Quotes: 8 May 2026
A lot of intriguing thoughts here!
In the Enlightenment, although the process of alienation of the observing subject was well under way, there was as yet little doubt that there existed a world for it to observe. Its construction of the world as clear, orderly, fixed, certain and knowable, was inevitably a simulacrum substituted for the ever-changing and evolving, never graspable actuality of experience, but it was nonetheless taken for a reality – as though the frescoes on the wall of an eighteenth-century dining room were taken for the world outside.
Judging people by their beliefs is not scientific. There is no such thing as the “rationality” of a belief, there is rationality of action. The rationality of an action can be judged only in terms of evolutionary considerations.
In 1929, Mumford had emphasized how important it was that “Melville was a realist, in the sense that the great religious teachers are realists.”
‘Tell me what you want,’ said Anton Chekhov, ‘and I will tell you what manner of man you are.’
Again the mistake; for character is not what you do, it’s the way you do it.
Language enables us to distinguish truth and falsehood; past, present, and future; possible, actual, and necessary, and so on.
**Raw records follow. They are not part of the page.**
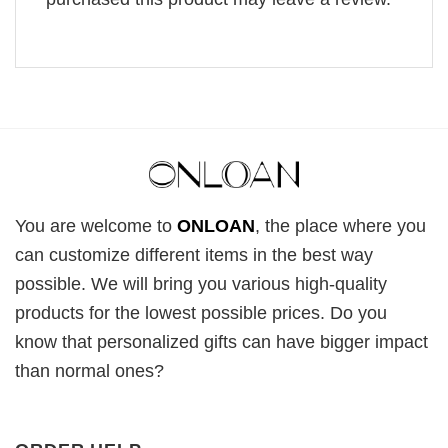
You are welcome to
ONLOAN
, the place where you
can customize different items in the best way
possible. We will bring you various high-quality
products for the lowest possible prices. Do you
know that personalized gifts can have bigger impact
than normal ones?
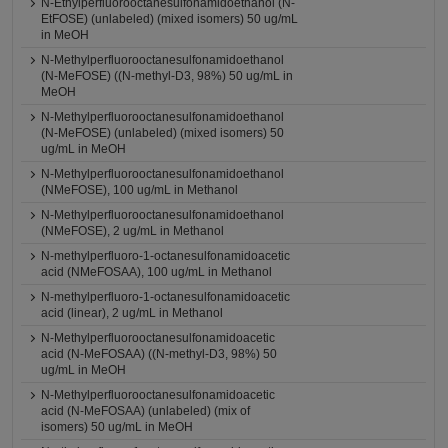
N-Ethylperfluorooctanesulfonamidoethanol (N-
EtFOSE) (unlabeled) (mixed isomers) 50 ug/mL
in MeOH
N-Methylperfluorooctanesulfonamidoethanol
(N-MeFOSE) ((N-methyl-D3, 98%) 50 ug/mL in
MeOH
N-Methylperfluorooctanesulfonamidoethanol
(N-MeFOSE) (unlabeled) (mixed isomers) 50
ug/mL in MeOH
N-Methylperfluorooctanesulfonamidoethanol
(NMeFOSE), 100 ug/mL in Methanol
N-Methylperfluorooctanesulfonamidoethanol
(NMeFOSE), 2 ug/mL in Methanol
N-methylperfluoro-1-octanesulfonamidoacetic
acid (NMeFOSAA), 100 ug/mL in Methanol
N-methylperfluoro-1-octanesulfonamidoacetic
acid (linear), 2 ug/mL in Methanol
N-Methylperfluorooctanesulfonamidoacetic
acid (N-MeFOSAA) ((N-methyl-D3, 98%) 50
ug/mL in MeOH
N-Methylperfluorooctanesulfonamidoacetic
acid (N-MeFOSAA) (unlabeled) (mix of
isomers) 50 ug/mL in MeOH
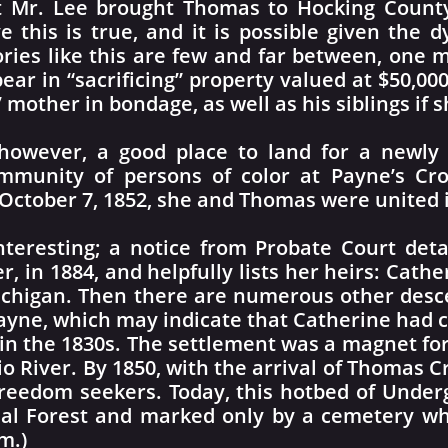
hat Mr. Lee brought Thomas to Hocking Count
ve this is true, and it is possible given the
ories like this are few and far between, one
pear in “sacrificing” property valued at $50,00
mother in bondage, as well as his siblings if 
however, a good place to land for a newly
ommunity of persons of color at Payne’s 
October 7, 1852, she and Thomas were united 
interesting; a notice from Probate Court deta
, in 1884, and helpfully lists her heirs: Cath
Michigan. Then there are numerous other desc
ne, which may indicate that Catherine had clo
in the 1830s. The settlement was a magnet for
io River. By 1850, with the arrival of Thomas Cr
eedom seekers. Today, this hotbed of Underg
al Forest and marked only by a cemetery wh
m.)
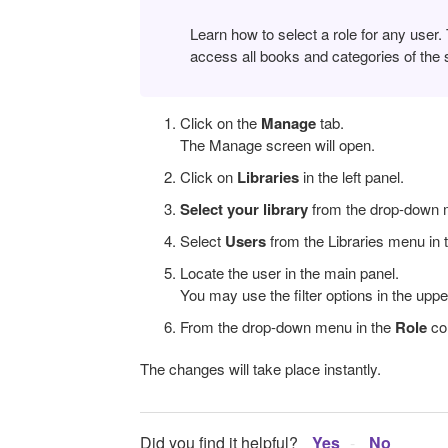
Learn how to select a role for any user.
access all books and categories of the s
Click on the
Manage
tab.
The Manage screen will open.
Click on
Libraries
in the left panel.
Select your library
from the drop-down m
Select
Users
from the Libraries menu in t
Locate the user in the main panel.
You may use the filter options in the upper
From the drop-down menu in the
Role
co
The changes will take place instantly.
Did you find it helpful?
Yes
No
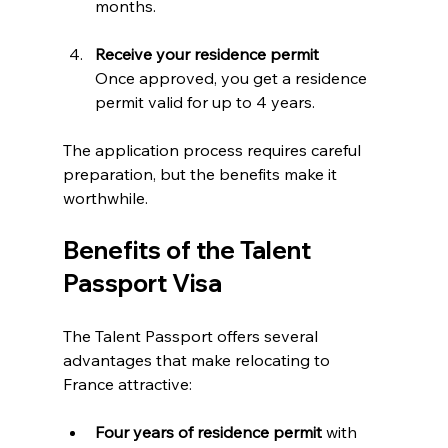
months.
Receive your residence permit
Once approved, you get a residence 
permit valid for up to 4 years.
The application process requires careful 
preparation, but the benefits make it 
worthwhile.
Benefits of the Talent 
Passport Visa
The Talent Passport offers several 
advantages that make relocating to 
France attractive:
Four years of residence permit
 with 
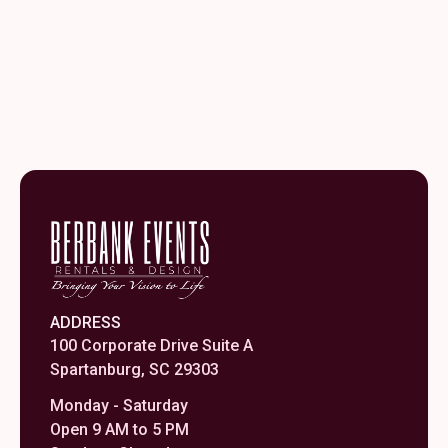
ADDRESS
100 Corporate Drive Suite A
Spartanburg, SC 29303
Monday - Saturday
Open 9 AM to 5 PM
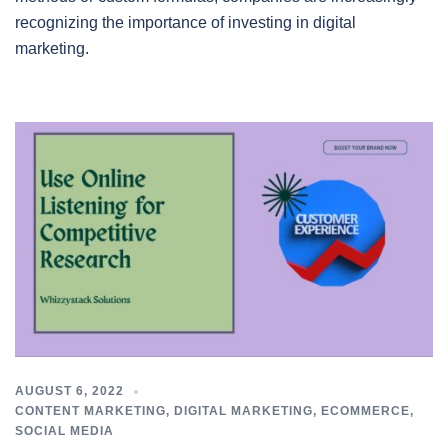
recognizing the importance of investing in digital
marketing.
AUGUST 6, 2022
CONTENT MARKETING
,
DIGITAL MARKETING
,
ECOMMERCE
,
SOCIAL MEDIA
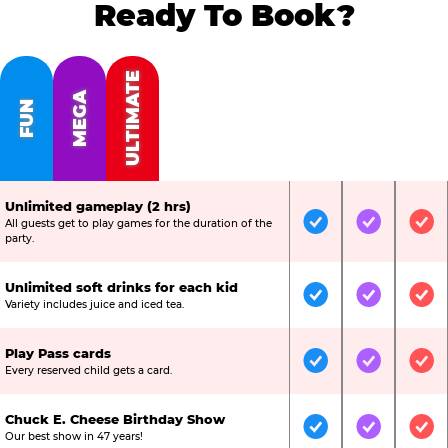
Ready To Book?
ULTIMATE
MEGA
FUN
Unlimited gameplay (2 hrs)
All guests get to play games for the duration of the
Included
Included
Inc
party.
Unlimited soft drinks for each kid
Included
Included
Inc
Variety includes juice and iced tea.
Play Pass cards
Included
Included
Inc
Every reserved child gets a card.
Chuck E. Cheese Birthday Show
Included
Included
Inc
Our best show in 47 years!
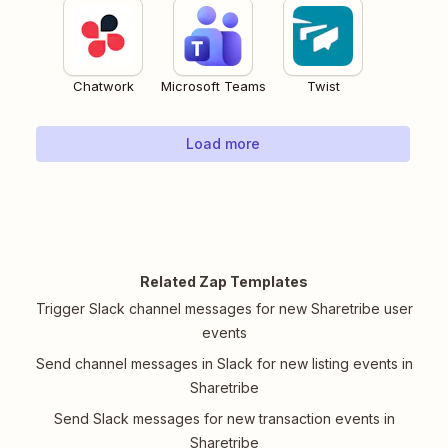
Chatwork
Microsoft Teams
Twist
Load more
Related Zap Templates
Trigger Slack channel messages for new Sharetribe user
events
Send channel messages in Slack for new listing events in
Sharetribe
Send Slack messages for new transaction events in
Sharetribe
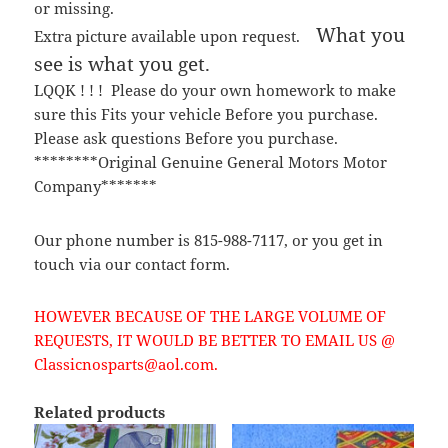
or missing.
What you
Extra picture available upon request.
see is what you get.
LQQK ! ! ! Please do your own homework to make
sure this Fits your vehicle Before you purchase.
Please ask questions Before you purchase.
********Original Genuine General Motors Motor
Company*******
Our phone number is 815-988-7117, or you get in
touch via our contact form.
HOWEVER BECAUSE OF THE LARGE VOLUME OF
REQUESTS, IT WOULD BE BETTER TO EMAIL US @
Classicnosparts@aol.com.
Related products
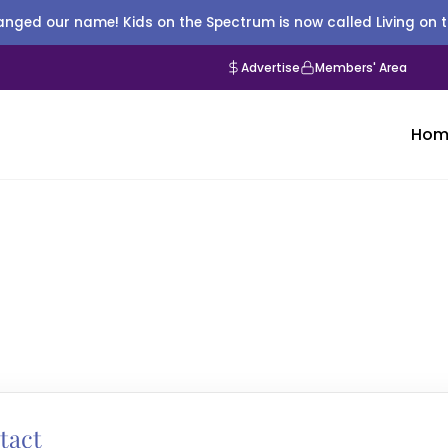
nged our name! Kids on the Spectrum is now called Living on 
Advertise
Members' Area
Hom
tact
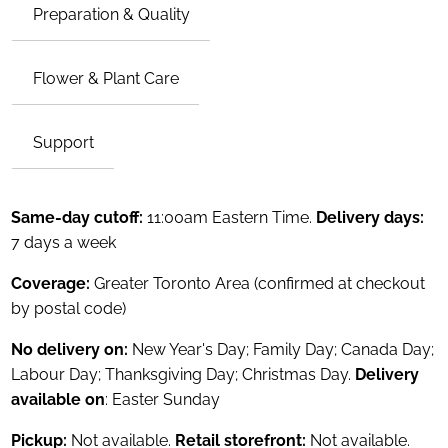
Preparation & Quality
Flower & Plant Care
Support
Same-day cutoff:
11:00am Eastern Time.
Delivery days:
7 days a week
Coverage:
Greater Toronto Area (confirmed at checkout
by postal code)
No delivery on:
New Year's Day; Family Day; Canada Day;
Labour Day; Thanksgiving Day; Christmas Day.
Delivery
available on
: Easter Sunday
Pickup:
Not available.
Retail storefront:
Not available.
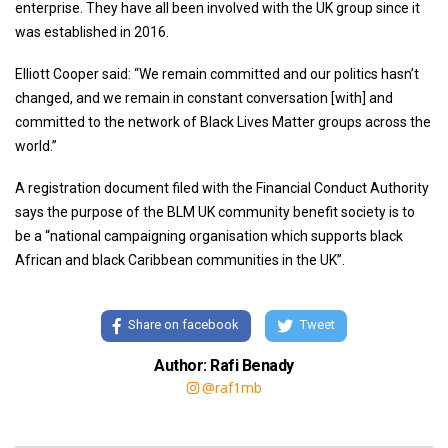
enterprise. They have all been involved with the UK group since it
was established in 2016.
Elliott Cooper said: “We remain committed and our politics hasn’t
changed, and we remain in constant conversation [with] and
committed to the network of Black Lives Matter groups across the
world.”
A registration document filed with the Financial Conduct Authority
says the purpose of the BLM UK community benefit society is to
be a “national campaigning organisation which supports black
African and black Caribbean communities in the UK”.
Share on facebook
Tweet
Author: Rafi Benady
@raf1mb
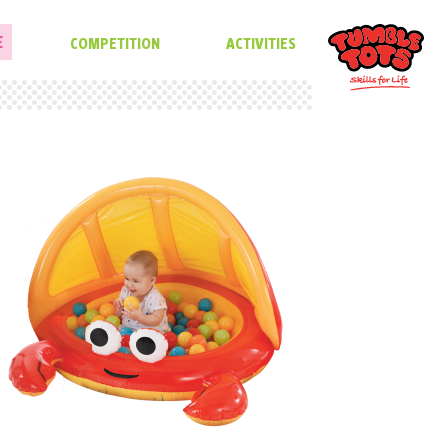
E
COMPETITION
ACTIVITIES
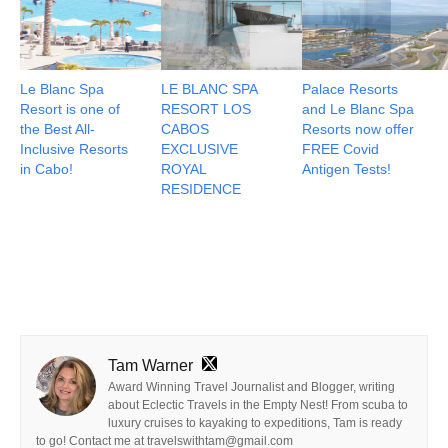
Le Blanc Spa
LE BLANC SPA
Palace Resorts
Resort is one of
RESORT LOS
and Le Blanc Spa
the Best All-
CABOS
Resorts now offer
Inclusive Resorts
EXCLUSIVE
FREE Covid
in Cabo!
ROYAL
Antigen Tests!
RESIDENCE
Tam Warner
Award Winning Travel Journalist and Blogger, writing
about Eclectic Travels in the Empty Nest! From scuba to
luxury cruises to kayaking to expeditions, Tam is ready
to go! Contact me at travelswithtam@gmail.com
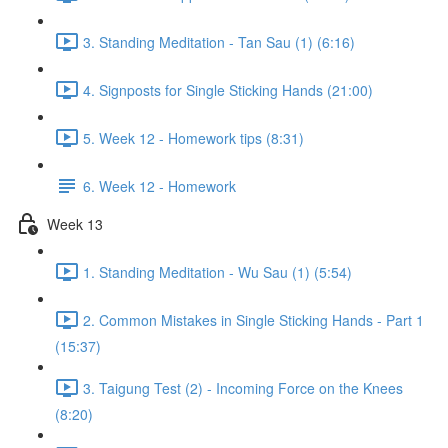
3. Standing Meditation - Tan Sau (1) (6:16)
4. Signposts for Single Sticking Hands (21:00)
5. Week 12 - Homework tips (8:31)
6. Week 12 - Homework
Week 13
1. Standing Meditation - Wu Sau (1) (5:54)
2. Common Mistakes in Single Sticking Hands - Part 1
(15:37)
3. Taigung Test (2) - Incoming Force on the Knees
(8:20)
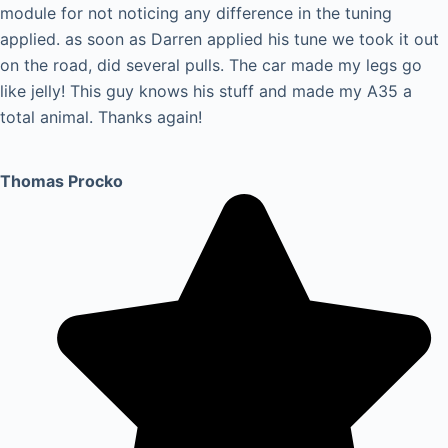
module for not noticing any difference in the tuning
applied. as soon as Darren applied his tune we took it out
on the road, did several pulls. The car made my legs go
like jelly! This guy knows his stuff and made my A35 a
total animal. Thanks again!
Thomas Procko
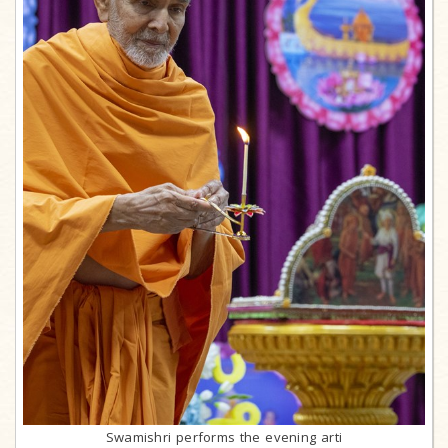
Swamishri performs the evening arti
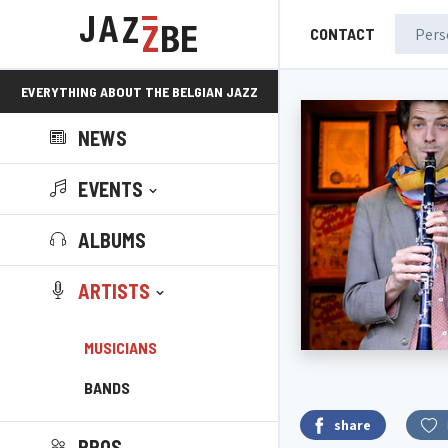
CONTACT
EVERYTHING ABOUT THE BELGIAN JAZZ
NEWS
SCENE!
EVENTS
ALBUMS
ARTISTS
MUSICIANS
BANDS
share
PROS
It is fair to say that we live in another world from nonlinguistic creatures. They live immersed in nature; we stand forever at its edge.
Or as I say, we are both a part of Nature & apart from Nature.
The mythical approach to our subject, power, means that moralizing about it falls away. This is because the background figures of power—heroes, kings, giants, ogres, queens, witches, wise women, crones, spirits, daimones and especially Gods and Goddesses show that there are no absolute good or absolute evil figures. Any God or Goddess can be an enemy and a killer. Any form of power can be destructive or constructively valuable. There are abuses of magnanimity and nurture as there are instances of constructive well-being under the harsh rule of tyranny. Yes, there are even benign despots. A benign despot is not an oxymoron: Western history is filled with constructive monsters like the czar who built St. Petersburg, or Napoleon.
. . . .
Good service can hardly be defined by delivery of product without the consuming population being thrown into an Orwellian nightmare of forced consumption trying to satisfy the increase of invented needs. (“You can never get enough of what you don’t really want,” said Eric Hoffer.)
The rapid shift from a rural-centric population to an urban one is, per Karl Marx’s theory of workers’ revolutions, politically risky. Wealth can grow fantastically unequal—another political danger. It can be perilous to quickly open up your economy and culture to globalization’s many liberating influences, fierce competition, and migrations. Such integration is revolutionary across the board, but especially in how it empowers women relative to men in traditional societies—a dynamic that fuels a lot of terrorism by fundamentalists unwilling to turn their cultural “clocks” ahead.
Doubters would no longer be friendly doubters, they would be critics and soon enemies; and worse, soon after that, traitors. There was no way to reach him [LBJ], to enter his chamber, to gain his ear, other than to pledge total loyalty. Only one man would be able to change him, to dissent and retain his respect—and even that was a tenuous balancing act which virtually destroyed one of his oldest friendships, and that was Clark Clifford in 1968.
If only Trump had but one Clark Clifford!
Solzhenitsyn demonstrates—rather than merely states—the need for order above all else. Order in pre-revolutionary Russia constituted a medieval totality, represented by the absolutism of the Romanov dynasty. Czar Nicholas II was stupid, indecisive, and self-destructive. He had no judgment. But as much as Nicholas retreated into a reactionary past—even as Russian society was experiencing the painful birth pangs of modernization—there could simply be no Russia without the monarchy.
That latter-day Collingwoodian, Alasdair MacIntyre, everywhere present in these pages, proposed a difference between “that well-established genre, the biography of philosophers, and that yet-to-be-established genre, the history of philosophers.” This book, unmistakably a biography, is nonetheless an effort to blend the two, and turn biography into history, thereby confounding our great original’s polemic.
Collingwood deplored biography as a genre. But then he never read Robert Caro (or many other fine works of historical biography that we now have).